Mentre tutto il mondo sta vivendo il dramma della pandemia del Covid 19, anche quest’anno, dall’8 al 16 aprile, si celebra Pesach, la Pasqua ebraica.
In un momento in cui questo morbo ha fatto saltare le più granitiche certezze di progresso scientifico e tecnico, attentando mortalmente alla nostra economia, ci si interroga su quale messaggio, in termini di attualità, possa trarsi da questa ricorrenza, che ricorda il momento in cui i figli di Israele divennero un popolo libero ed è pertanto il simbolo stesso della libertà.
Per cercare di intuire il senso di questa celebrazione bisogna, innanzi tutto, considerare che Pesach si colloca, contestualmente, nelle due dimensioni del tempo, e quindi mette in relazione il passato con il futuro. Infatti, per un verso è evocazione di fatti rivoluzionari, avvenuti in un’epoca lontana, fatti che gli ebrei ogni anno rivisitano, non come un freddo rito commemorativo, ma che vivono e percepiscono nel presente tornando ad avvertire la sofferenza dell’oppressione che si trasforma in gioia viva. Quindi, il trascorso diviene promessa e un impegno di vita per il futuro.

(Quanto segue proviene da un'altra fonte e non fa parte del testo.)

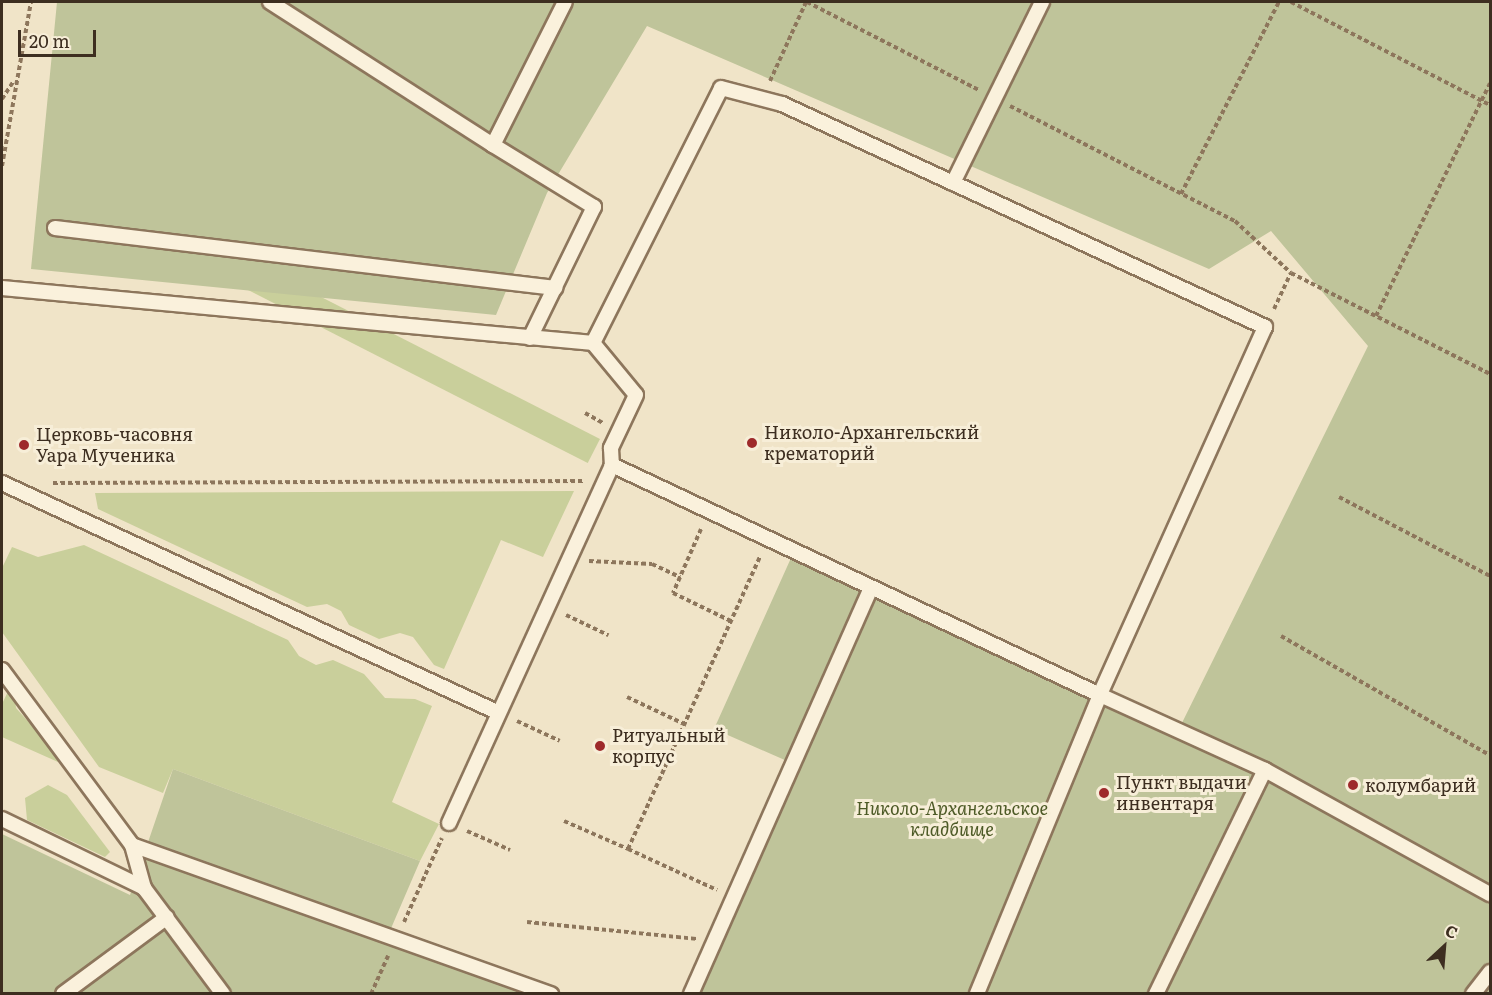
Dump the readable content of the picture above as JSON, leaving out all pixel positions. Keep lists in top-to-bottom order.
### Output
{
  "parks": ["Николо-Архангельское кладбище"],
  "places": [
    "Николо-Архангельский крематорий",
    "Церковь-часовня Уара Мученика",
    "Ритуальный корпус",
    "колумбарий",
    "Пункт выдачи инвентаря"
  ],
  "scale_bar": "20 m",
  "north": "top right"
}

I fatti che si celebrano sono narrati dalla Bibbia, la Torah, nel libro dell’Esodo e riguardano la liberazione degli ebrei dalla dura schiavitù del faraone egiziano. Come scrive il rabbino Hain Fabrizio Cipriani, nel libro “I settanta volti” (Edizioni Messaggero Padova) siamo al cospetto di un fatto che rivoluziona le più scontate dinamiche naturali, secondo le quali il più forte necessariamente sovrasta e domina il debole. La narrazione dell’Esodo è, in conseguenza di questa sua incontenibile vitalità, ispiratrice di molteplici avvenimenti, in cui viene messo in atto il tentativo di liberare l’uomo dalle catene della costrizione. Tanti, pur senza essere ebrei, ne anno avvertito la dimensione che attraversa la storia. Benjamin Franklin e Thoma Jefferson volevano che l’immagine di Mosè che conduce gli ebrei fuori dall’Egitto divenisse il simbolo dell’esperienza americana nella formazione dello stato nazionale. Ancora in quella terra, più tardi, nella seconda metà del secolo scorso, gli afroamericani che si battevano per il riconoscimento dei loro diritti civili avvertivano di vivere un’esperienza non diversa da quella della liberazione degli ebrei dalla schiavitù subita in terra di Egitto. Ma guardando cose che più direttamente ci riguardano, il coro “Va pensiero” del Nabucco di Giuseppe Verdi, in cui gli ebrei anelano al ritorno alla libertà e alla loro terra, fu adottato dai patrioti del risorgimento italiano come metafora della condizione di sofferenza del nostro popolo sotto il dominio austriaco.
Nella storia pochi eventi, come i fatti narrati in questo libro della Torah, sono significativi della forte volontà di sovvertire il vecchio per dare spazio e vita al nuovo, per ridare pienezza all’uomo e consentirgli di riacquistare quella dignità che è una sua irrinunciabile prerogativa, in quanto creato a immagine di Dio. Se questo è Pesach, nella storia e nella tradizione, su altro fronte, guardando il futuro e i giorni a venire, è agevole percepire come meglio di ogni altra cosa rappresenta la promessa di riscatto e la volontà di liberazione da ogni schiavitù cercata o subita.
Pesach è quindi libertà, una parola difficile da definire e che si presta a tante interpretazioni e quindi anche a essere strumentalizzata come legittimazione di ogni abuso, tra cui è diffuso contrabbandarla come possibilità di fare tutto quello che si vuole, senza regole e senza limiti, restando indifferenti alle conseguenti violazioni della sfera delle attese degli altri, senza, peraltro, avvertire che questo malinteso concetto di libertà soffre di una insanabile precarietà e transitorietà che ne comporta prima o poi il tracollo, nel momento in cui sulla scena appare un uomo o un gruppo più potente e prepotente del precedente.
La libertà di cui oggi abbiamo necessità è quella spirituale, senza la quale non si possono affrontare, superare e travalicare momenti mesti come quello che tutti stiamo vivendo in questo tempo, in cui anche la primavera sembra trattenere il suo respiro, lasciando incerto e lento il risveglio della natura.